Response Gene to Complement 32 (RGC-32) is an important mediator of the TGF-β signaling pathway, and an increasing amount of evidence implicates this protein in regulating astrocyte biology. We showed recently that spinal cord astrocytes in mice lacking RGC-32 display an immature phenotype reminiscent of progenitors and radial glia, with an overall elongated morphology, increased proliferative capacity, and increased expression of progenitor markers when compared to their wild-type (WT) counterparts that make them incapable of undergoing reactive changes during the acute phase of experimental autoimmune encephalomyelitis (EAE). Here, in order to decipher the molecular networks underlying RGC-32’s ability to regulate astrocytic maturation and reactivity, we performed next-generation sequencing of RNA from WT and RGC-32 knockout (KO) neonatal mouse brain astrocytes, either unstimulated or stimulated with the pleiotropic cytokine TGF-β. Pathway enrichment analysis showed that RGC-32 is critical for the TGF-β-induced up-regulation of transcripts encoding proteins involved in brain development and tissue remodeling, such as axonal guidance molecules, transcription factors, extracellular matrix (ECM)-related proteins, and proteoglycans. Our next-generation sequencing of RNA analysis also demonstrated that a lack of RGC-32 results in a significant induction of WD repeat and FYVE domain-containing protein 1 (Wdfy1) and stanniocalcin-1 (Stc1). Immunohistochemical analysis of spinal cords isolated from normal adult mice and mice with EAE at the peak of disease showed that RGC-32 is necessary for the in vivo expression of ephrin receptor type A7 in reactive astrocytes, and that the lack of RGC-32 results in a higher number of homeodomain-only protein homeobox (HOPX)+ and CD133+ radial glia cells. Collectively, these findings suggest that RGC-32 plays a major role in modulating the transcriptomic changes in astrocytes that ultimately lead to molecular programs involved in astrocytic differentiation and reactive changes during neuroinflammation.

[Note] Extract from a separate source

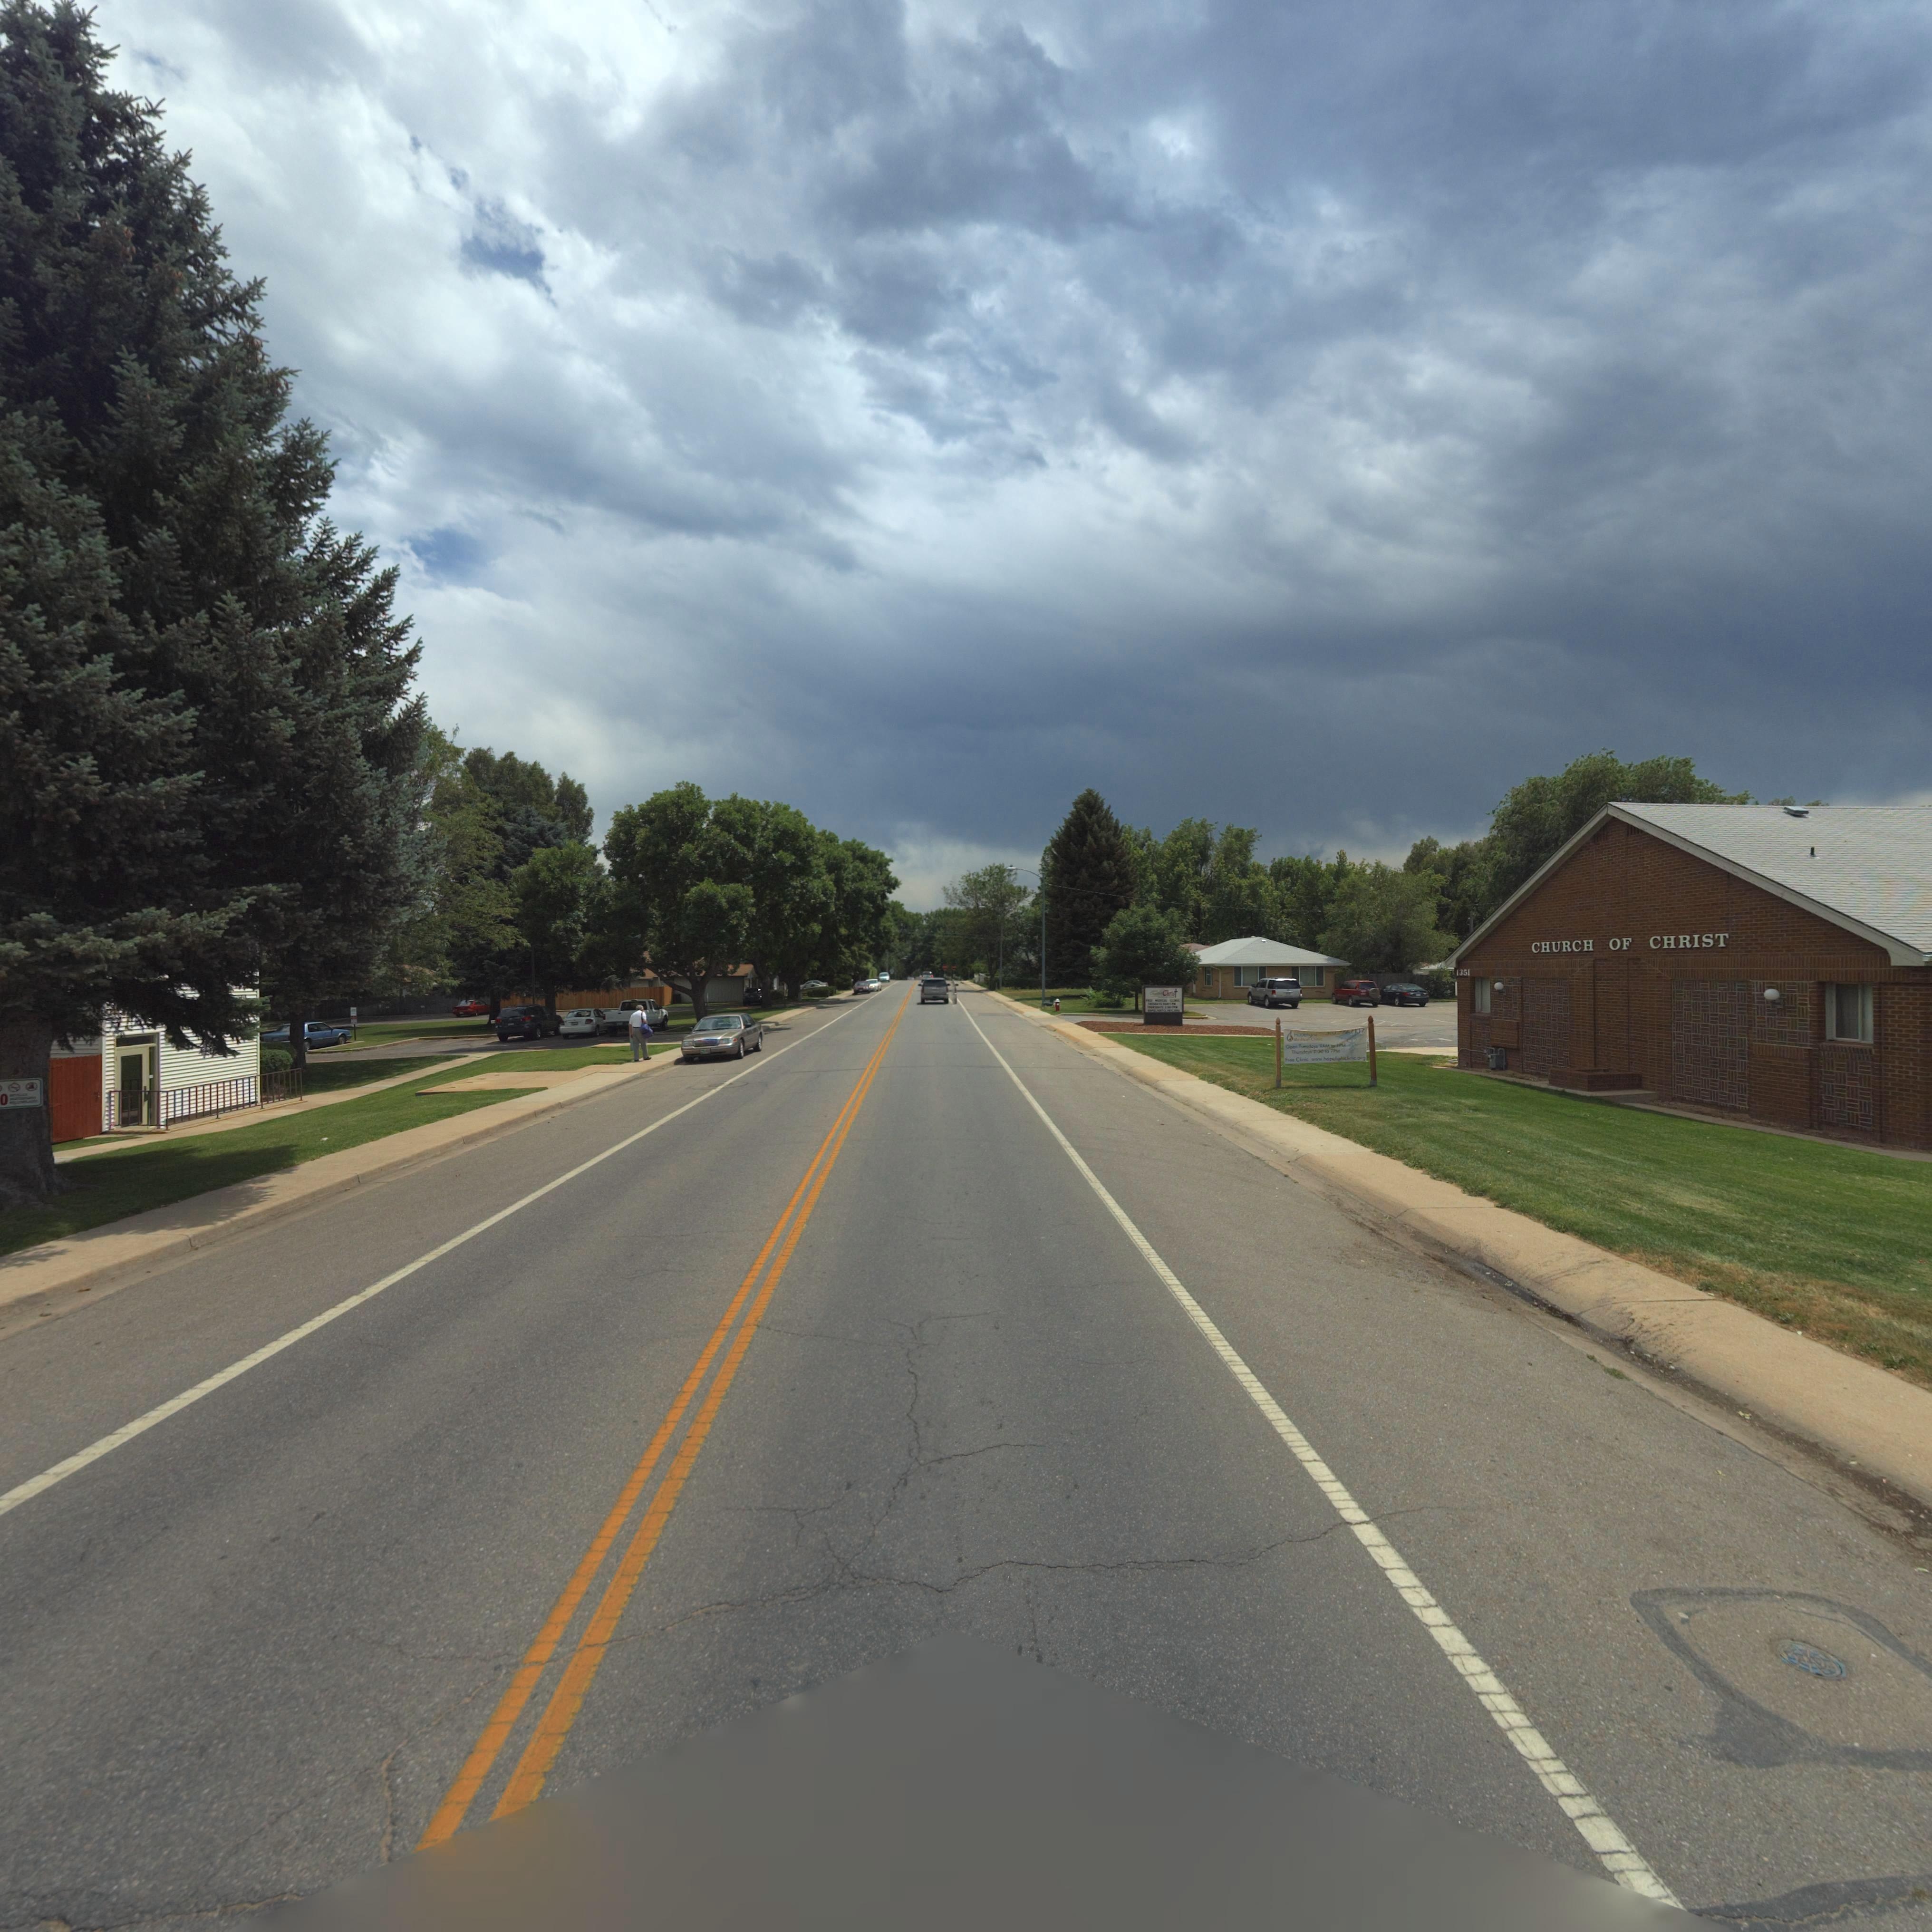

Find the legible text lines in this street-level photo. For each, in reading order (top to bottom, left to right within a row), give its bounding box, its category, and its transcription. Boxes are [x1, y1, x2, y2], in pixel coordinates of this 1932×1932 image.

[1531, 932, 1730, 953] BusinessName: CHURCH OF CHRIST
[1455, 968, 1471, 977] StreetNumber: 1351
[1149, 988, 1178, 998] BusinessName: Chu*** Christ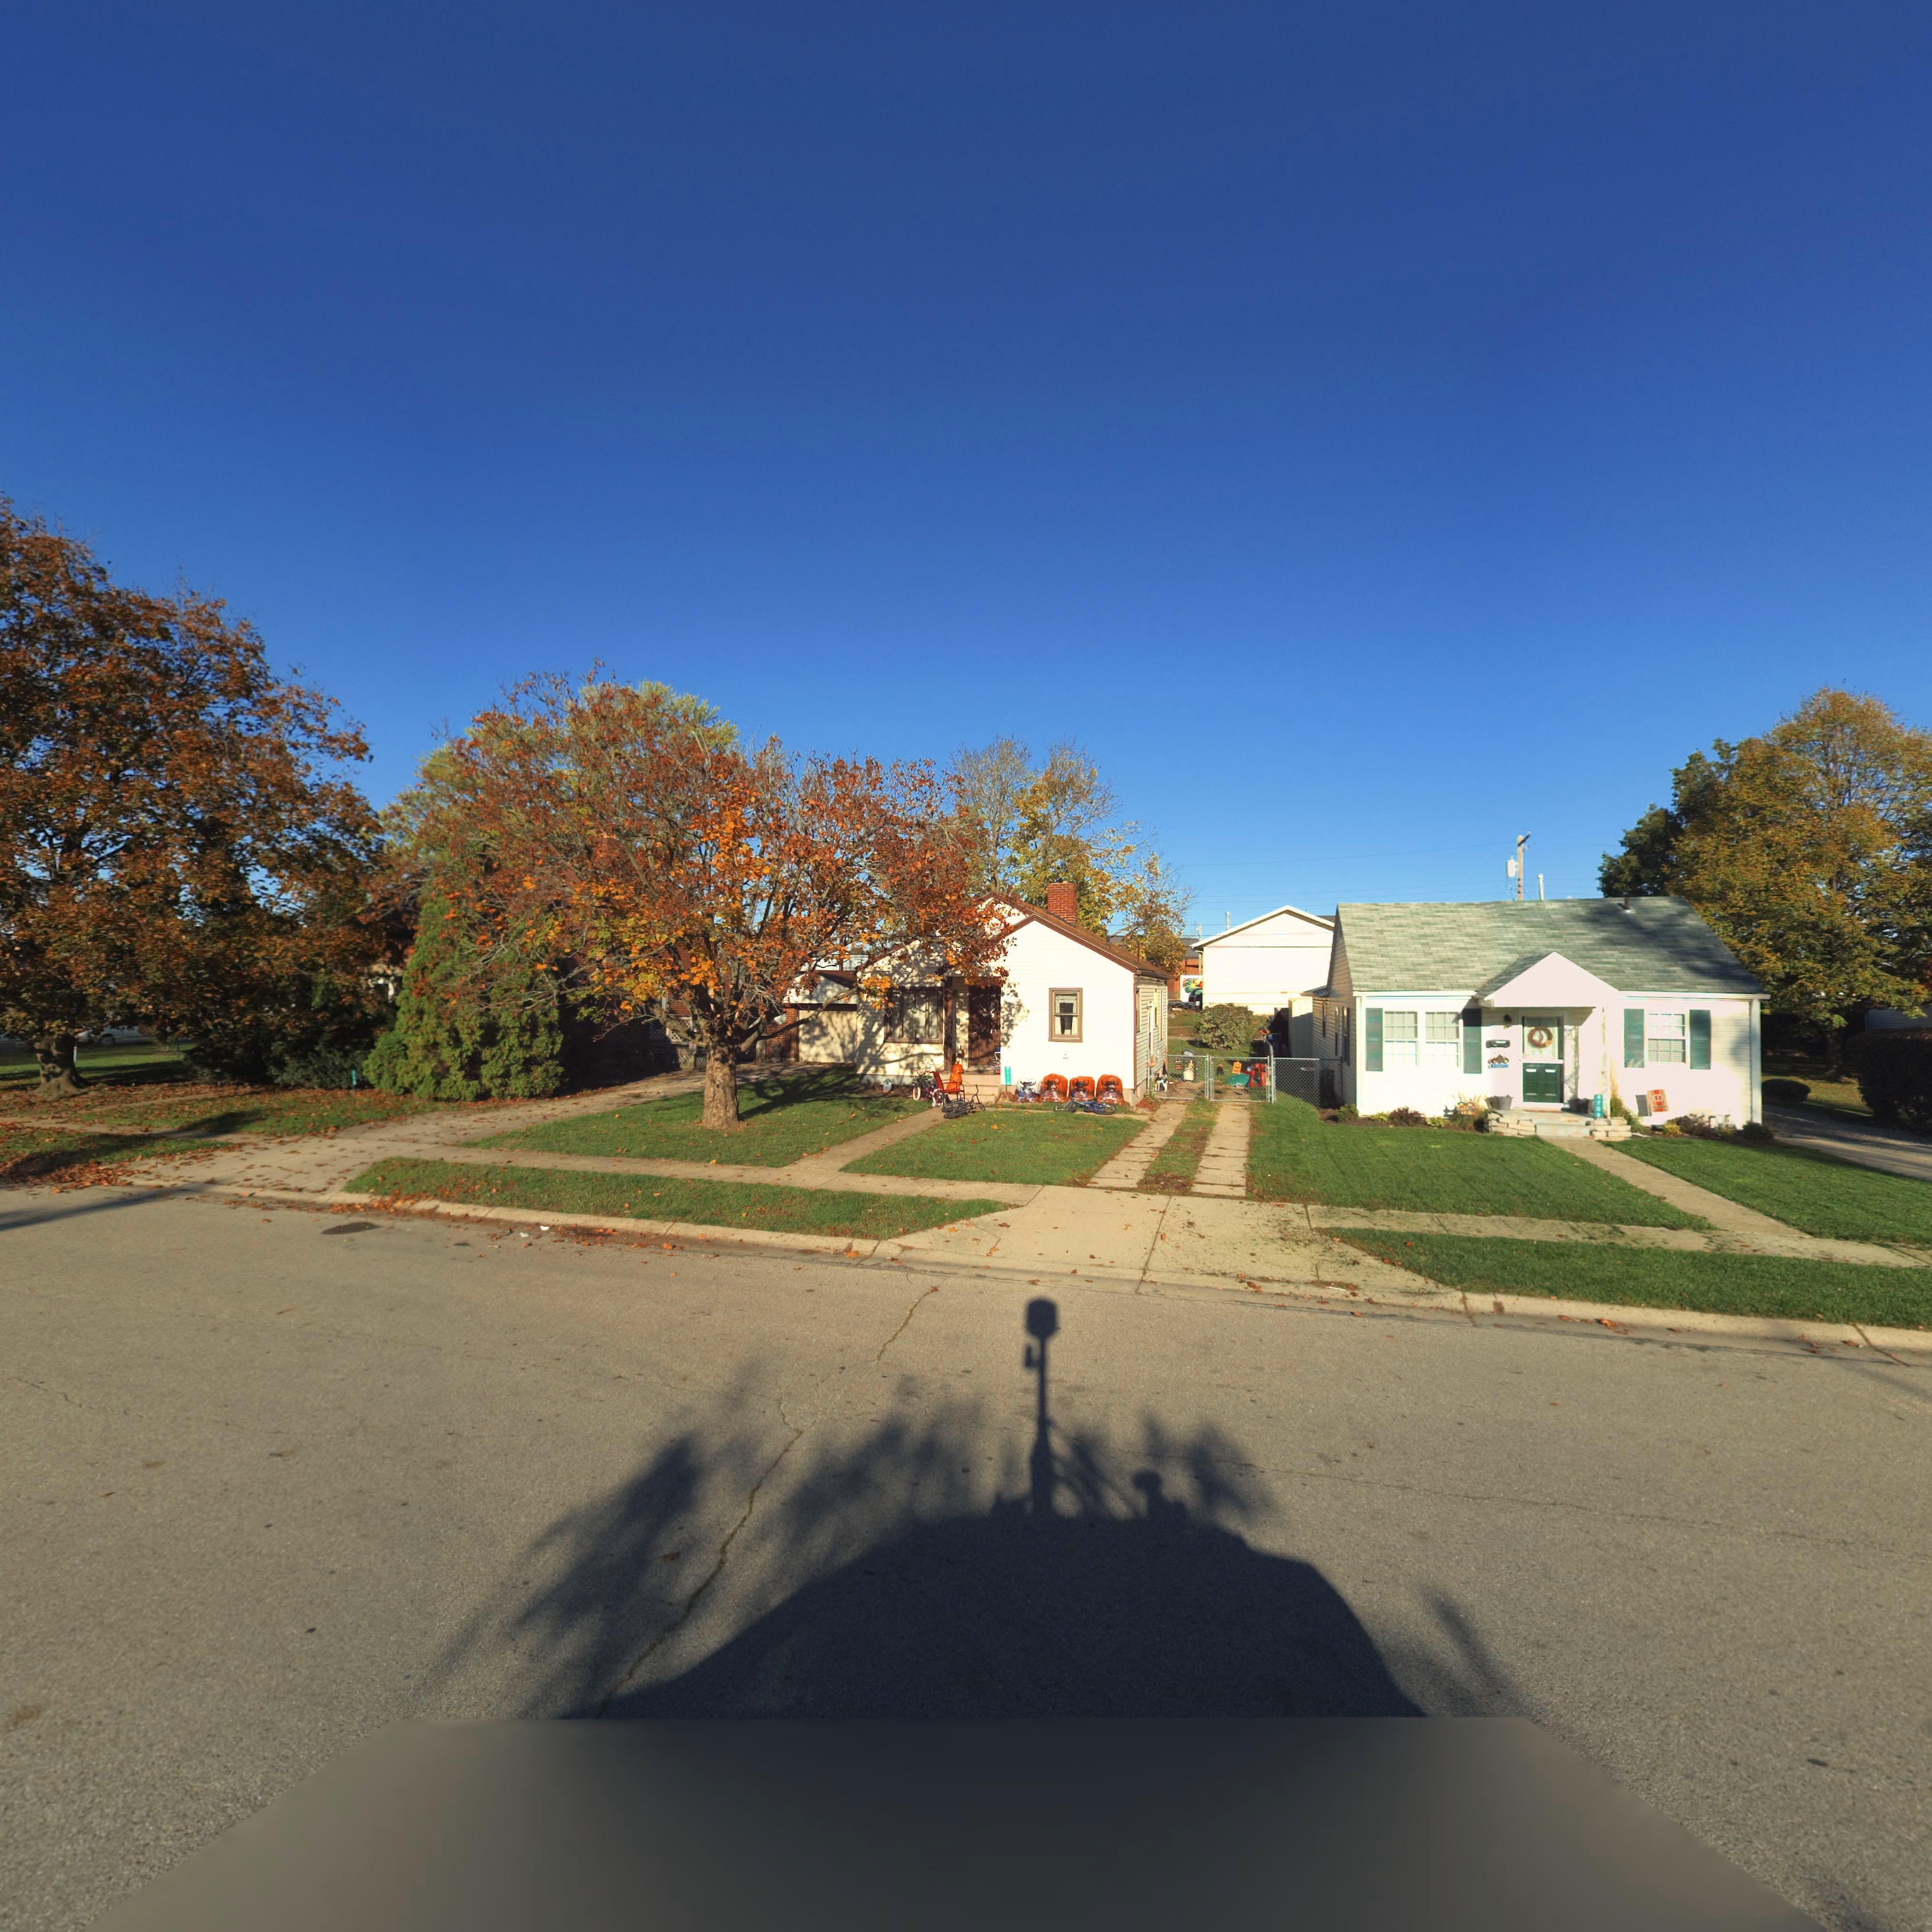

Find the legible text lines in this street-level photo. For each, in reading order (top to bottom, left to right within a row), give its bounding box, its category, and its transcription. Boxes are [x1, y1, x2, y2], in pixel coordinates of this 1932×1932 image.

补体32应答基因（Response Gene to Complement 32, RGC-32）是转化生长因子-β（TGF-β）信号通路的重要介导因子，越来越多的研究证据表明该蛋白在调控星形胶质细胞生物学功能中发挥关键作用。我们近期的研究发现，敲除RGC-32的小鼠脊髓星形胶质细胞呈现出类似神经祖细胞与放射状胶质细胞的未成熟表型：整体形态呈细长状，增殖能力增强，且相较于野生型（wild-type, WT）对照小鼠，其祖细胞标志物的表达水平显著上调，同时在实验性自身免疫性脑脊髓炎（experimental autoimmune encephalomyelitis, EAE）急性期无法发生反应性变化。为解析RGC-32调控星形胶质细胞成熟与反应性的分子网络机制，本研究对未受刺激或经多效性细胞因子TGF-β刺激的野生型与RGC-32基因敲除（knockout, KO）新生小鼠脑星形胶质细胞的RNA进行了下一代测序（next-generation sequencing, NGS）分析。通路富集分析结果显示，RGC-32对于TGF-β诱导的脑发育与组织重塑相关蛋白编码转录本的上调至关重要，这类蛋白包括轴突导向分子、转录因子、细胞外基质（extracellular matrix, ECM）相关蛋白以及蛋白聚糖。本次RNA下一代测序分析还证实，RGC-32缺失会显著诱导含WD重复基序与FYVE结构域蛋白1（WD repeat and FYVE domain-containing protein 1, Wdfy1）与斯钙素-1（stanniocalcin-1, Stc1）的表达。对正常成年小鼠及疾病高峰期实验性自身免疫性脑脊髓炎（EAE）模型小鼠的脊髓组织进行免疫组织化学分析后发现，RGC-32是反应性星形胶质细胞中 Eph 受体A7（ephrin receptor type A7）在体内表达的必要条件；而RGC-32缺失会导致同源盒结构域仅蛋白（homeodomain-only protein homeobox, HOPX）阳性与CD133阳性放射状胶质细胞的数量显著增多。综上，上述研究结果表明，RGC-32在调控星形胶质细胞的转录组变化中发挥核心作用，最终介导神经炎症过程中星形胶质细胞分化与反应性变化相关的分子程序。